--- Work required ---
Which lines of the material contain the word "przykryć"? Show each one.

*** Dataset records Section Begins ***

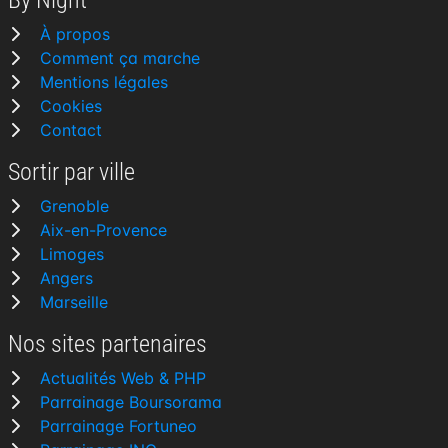
By Night
À propos
Comment ça marche
Mentions légales
Cookies
Contact
Sortir par ville
Grenoble
Aix-en-Provence
Limoges
Angers
Marseille
Nos sites partenaires
Actualités Web & PHP
Parrainage Boursorama
Parrainage Fortuneo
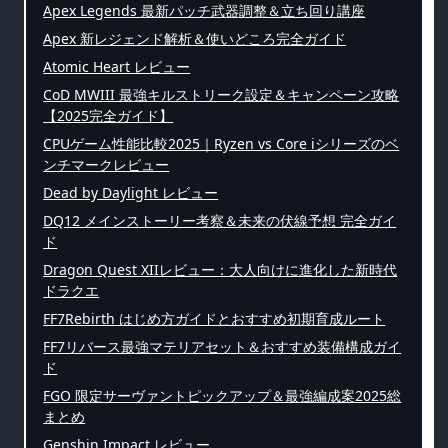
Apex Legends 最新パッチ武器調整＆立ち回り講座
Apex 新レジェンド解析＆使いどころ完全ガイド
Atomic Heart レビュー
CoD MWIII 最強キルストリーク設定＆キャンペーン攻略
【2025完全ガイド】
CPUゲーム性能比較2025｜Ryzen vs Core iシリーズのベ
ンチマークレビュー
Dead by Daylight レビュー
DQ12 メインストーリー考察＆未来の伏線予想 完全ガイ
ド
Dragon Quest XIIレビュー：大人向けに進化した新時代
ドラクエ
FF7Rebirth はじめ方ガイドとおすすめ初期育成ルート
FF7リバース最強マテリアセット＆おすすめ装備構成ガイ
ド
FGO 限定サーヴァントピックアップ＆最強編成案2025総
まとめ
Genshin Impact レビュー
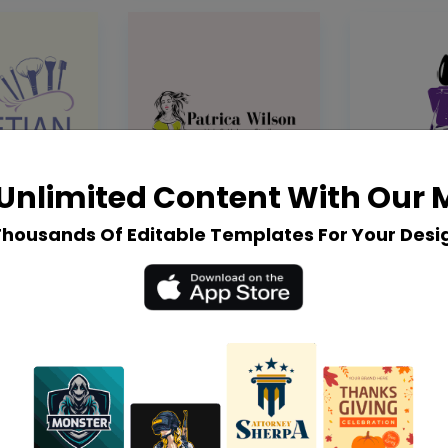
Unlimited Content With Our
Thousands Of Editable Templates For Your Desi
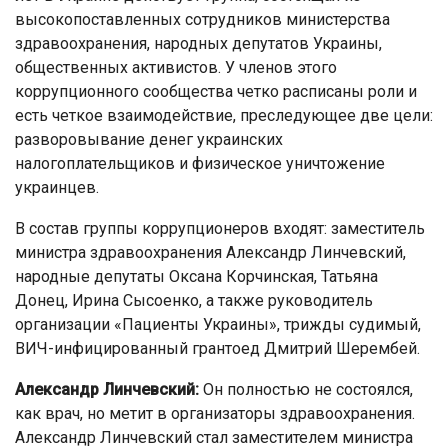
высокопоставленных сотрудников министерства
здравоохранения, народных депутатов Украины,
общественных активистов. У членов этого
коррупционного сообщества четко расписаны роли и
есть четкое взаимодействие, преследующее две цели:
разворовывание денег украинских
налогоплательщиков и физическое уничтожение
украинцев.
В состав группы коррупционеров входят: заместитель
министра здравоохранения Александр Линчевский,
народные депутаты Оксана Корчинская, Татьяна
Донец, Ирина Сысоенко, а также руководитель
организации «Пациенты Украины», трижды судимый,
ВИЧ-инфицированный грантоед Дмитрий Шерембей.
Александр Линчевский:
Он полностью не состоялся,
как врач, но метит в организаторы здравоохранения.
Александр Линчевский стал заместителем министра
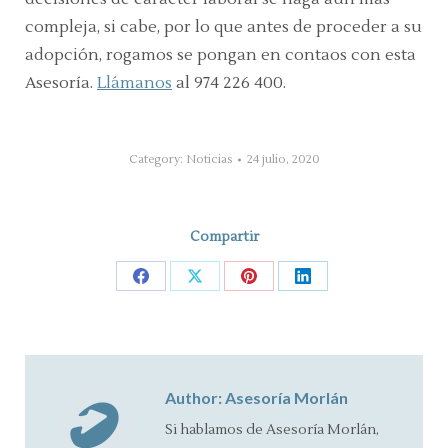
compleja, si cabe, por lo que antes de proceder a su
adopción, rogamos se pongan en contaos con esta
Asesoría.
Llámanos
al 974 226 400.
Category:
Noticias
24 julio, 2020
Compartir
Share
Share
Share
Share
on
on
on
on
Facebook
X
Pinterest
LinkedIn
Author:
Asesoría Morlán
Si hablamos de Asesoría Morlán,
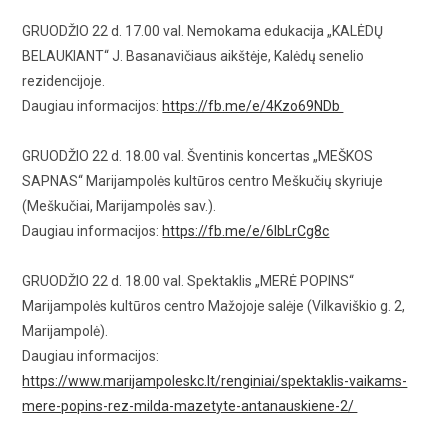
GRUODŽIO 22 d. 17.00 val. Nemokama edukacija „KALĖDŲ
BELAUKIANT“ J. Basanavičiaus aikštėje, Kalėdų senelio
rezidencijoje.
Daugiau informacijos:
https://fb.me/e/4Kzo69NDb
GRUODŽIO 22 d. 18.00 val. Šventinis koncertas „MEŠKOS
SAPNAS“ Marijampolės kultūros centro Meškučių skyriuje
(Meškučiai, Marijampolės sav.).
Daugiau informacijos:
https://fb.me/e/6lbLrCg8c
GRUODŽIO 22 d. 18.00 val. Spektaklis „MERĖ POPINS“
Marijampolės kultūros centro Mažojoje salėje (Vilkaviškio g. 2,
Marijampolė).
Daugiau informacijos:
https://www.marijampoleskc.lt/renginiai/spektaklis-vaikams-
mere-popins-rez-milda-mazetyte-antanauskiene-2/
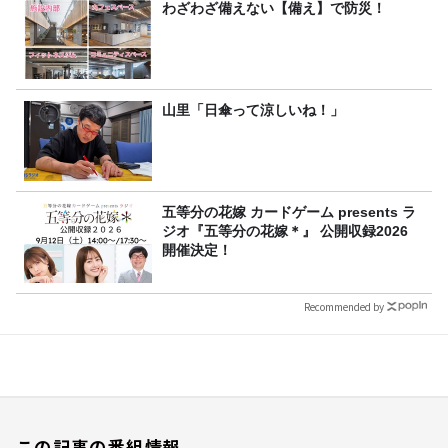
わざわざ備えない【備え】で防災！
山里「日傘って涼しいね！」
五等分の花嫁 カードゲーム presents ラ
ジオ『五等分の花嫁＊』 公開収録2026
開催決定！
Recommended by
この記事の番組情報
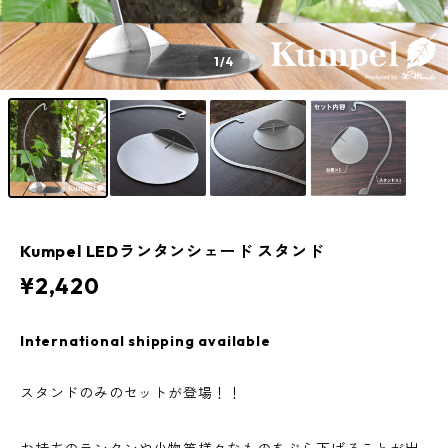
1
/4
Kumpel LEDランタンシェード スタンド
¥2,420
International shipping available
スタンドのみのセットが登場！！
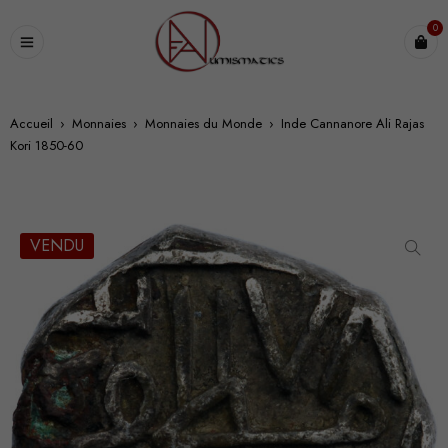
0
Accueil
›
Monnaies
›
Monnaies du Monde
›
Inde Cannanore Ali Rajas
Kori 1850-60
VENDU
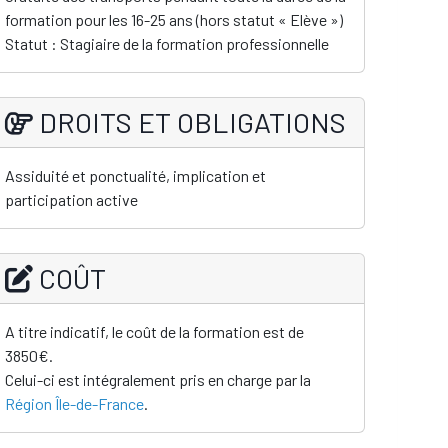
formation pour les 16-25 ans (hors statut « Elève »)
Statut : Stagiaire de la formation professionnelle
DROITS ET OBLIGATIONS
Assiduité et ponctualité, implication et
participation active
COÛT
A titre indicatif, le coût de la formation est de
3850€.
Celui-ci est intégralement pris en charge par la
Région Île-de-France
.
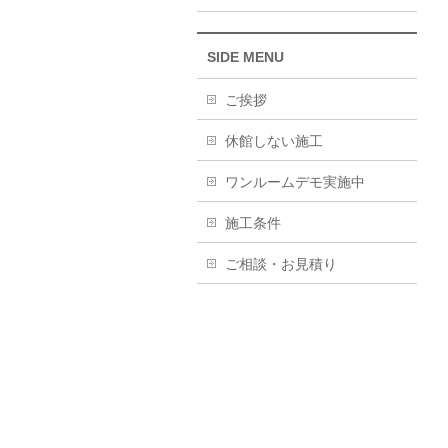
SIDE MENU
ご挨拶
休館しない施工
ワンルームデモ実施中
施工条件
ご相談・お見積り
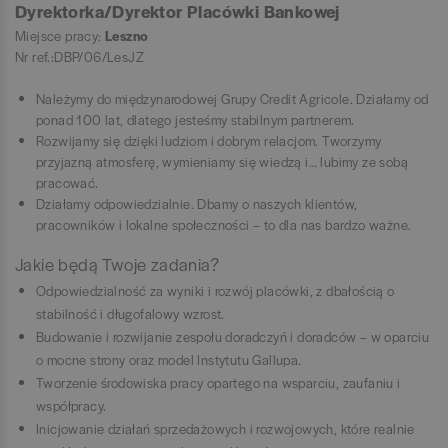
Dyrektorka/Dyrektor Placówki Bankowej
Miejsce pracy:
Leszno
Nr ref.:DBP/06/LesJZ
Należymy do międzynarodowej Grupy Credit Agricole. Działamy od
ponad 100 lat, dlatego jesteśmy stabilnym partnerem.
Rozwijamy się dzięki ludziom i dobrym relacjom. Tworzymy
przyjazną atmosferę, wymieniamy się wiedzą i… lubimy ze sobą
pracować.
Działamy odpowiedzialnie. Dbamy o naszych klientów,
pracowników i lokalne społeczności – to dla nas bardzo ważne.
Jakie będą Twoje zadania?
Odpowiedzialność za wyniki i rozwój placówki, z dbałością o
stabilność i długofalowy wzrost.
Budowanie i rozwijanie zespołu doradczyń i doradców – w oparciu
o mocne strony oraz model Instytutu Gallupa.
Tworzenie środowiska pracy opartego na wsparciu, zaufaniu i
współpracy.
Inicjowanie działań sprzedażowych i rozwojowych, które realnie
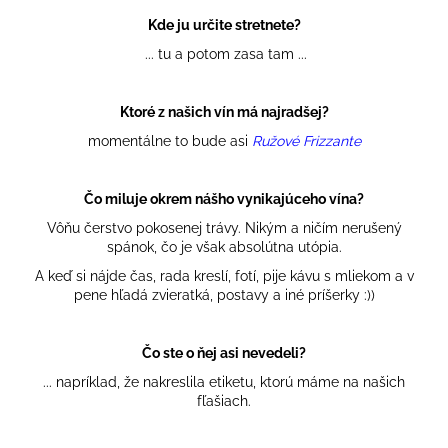
č
a
Kde ju určite stretnete?
m
... tu a potom zasa tam ...
e
Ktoré z našich vín má najradšej?
momentálne to bude asi
Ružové Frizzante
Čo miluje okrem nášho vynikajúceho vína?
Vôňu čerstvo pokosenej trávy. Nikým a ničím nerušený
spánok, čo je však absolútna utópia.
A keď si nájde čas, rada kreslí, fotí, pije kávu s mliekom a v
pene hľadá zvieratká, postavy a iné príšerky :))
Čo ste o ňej asi nevedeli?
... napríklad, že nakreslila etiketu, ktorú máme na našich
fľašiach.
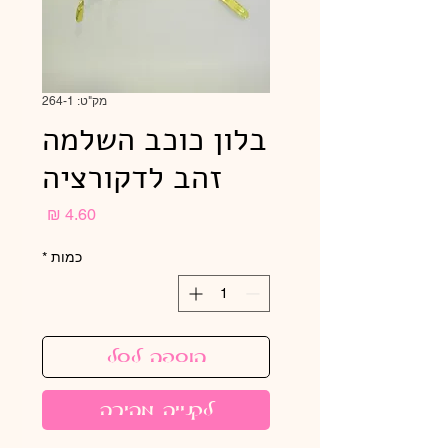
מק"ט: 264-1
בלון כוכב השלמה
זהב לדקורציה
מחיר
כמות
*
הוספה לסל
לקנייה מהירה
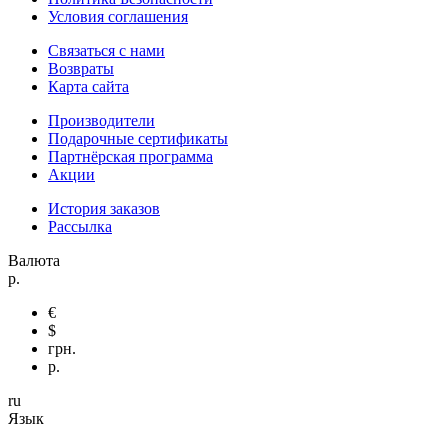
Условия соглашения
Связаться с нами
Возвраты
Карта сайта
Производители
Подарочные сертификаты
Партнёрская программа
Акции
История заказов
Рассылка
Валюта
р.
€
$
грн.
р.
ru
Язык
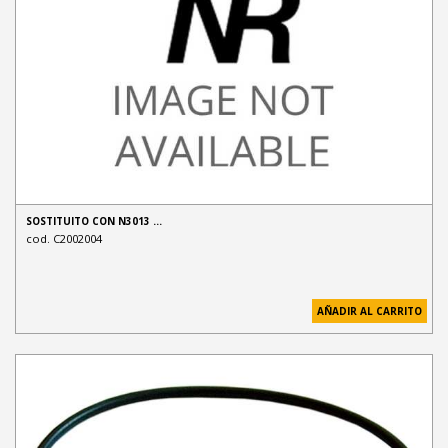
SOSTITUITO CON N3013 …
cod. C2002004
AÑADIR AL CARRITO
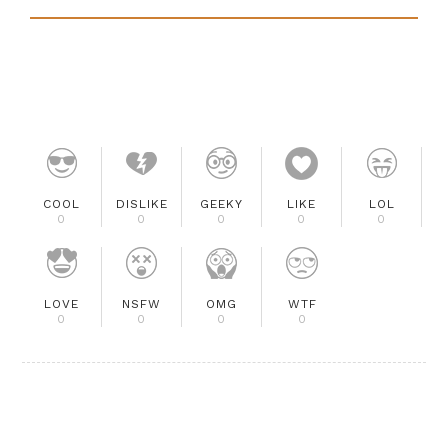
COOL
DISLIKE
GEEKY
LIKE
LOL
0
0
0
0
0
LOVE
NSFW
OMG
WTF
0
0
0
0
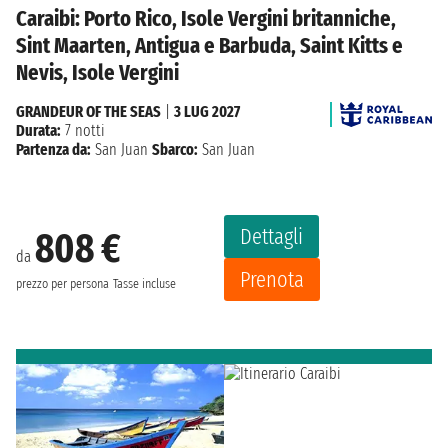
Caraibi: Porto Rico, Isole Vergini britanniche,
Sint Maarten, Antigua e Barbuda, Saint Kitts e
Nevis, Isole Vergini
GRANDEUR OF THE SEAS
|
3 LUG 2027
Durata:
7 notti
Partenza da:
San Juan
Sbarco:
San Juan
Dettagli
808 €
da
Prenota
prezzo per persona
Tasse incluse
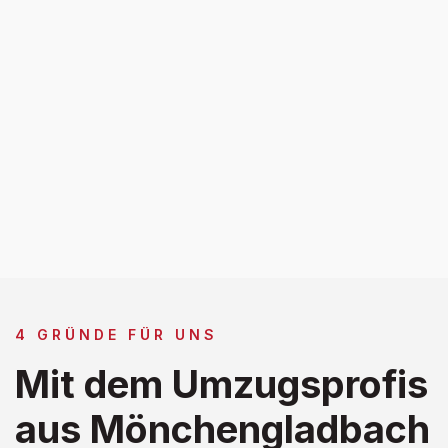
4 GRÜNDE FÜR UNS
Mit dem Umzugsprofis
aus Mönchengladbach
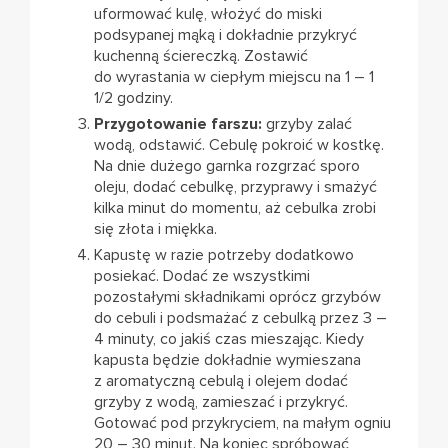
uformować kulę, włożyć do miski
podsypanej mąką i dokładnie przykryć
kuchenną ściereczką. Zostawić
do wyrastania w ciepłym miejscu na 1 – 1
1/2 godziny.
Przygotowanie farszu:
grzyby zalać
wodą, odstawić. Cebulę pokroić w kostkę.
Na dnie dużego garnka rozgrzać sporo
oleju, dodać cebulkę, przyprawy i smażyć
kilka minut do momentu, aż cebulka zrobi
się złota i miękka.
Kapustę w razie potrzeby dodatkowo
posiekać. Dodać ze wszystkimi
pozostałymi składnikami oprócz grzybów
do cebuli i podsmażać z cebulką przez 3 –
4 minuty, co jakiś czas mieszając. Kiedy
kapusta będzie dokładnie wymieszana
z aromatyczną cebulą i olejem dodać
grzyby z wodą, zamieszać i przykryć.
Gotować pod przykryciem, na małym ogniu
20 – 30 minut. Na koniec spróbować,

*** Dataset records Section Ends ***

--- Your response ---
podsypanej mąką i dokładnie przykryć
grzyby z wodą, zamieszać i przykryć.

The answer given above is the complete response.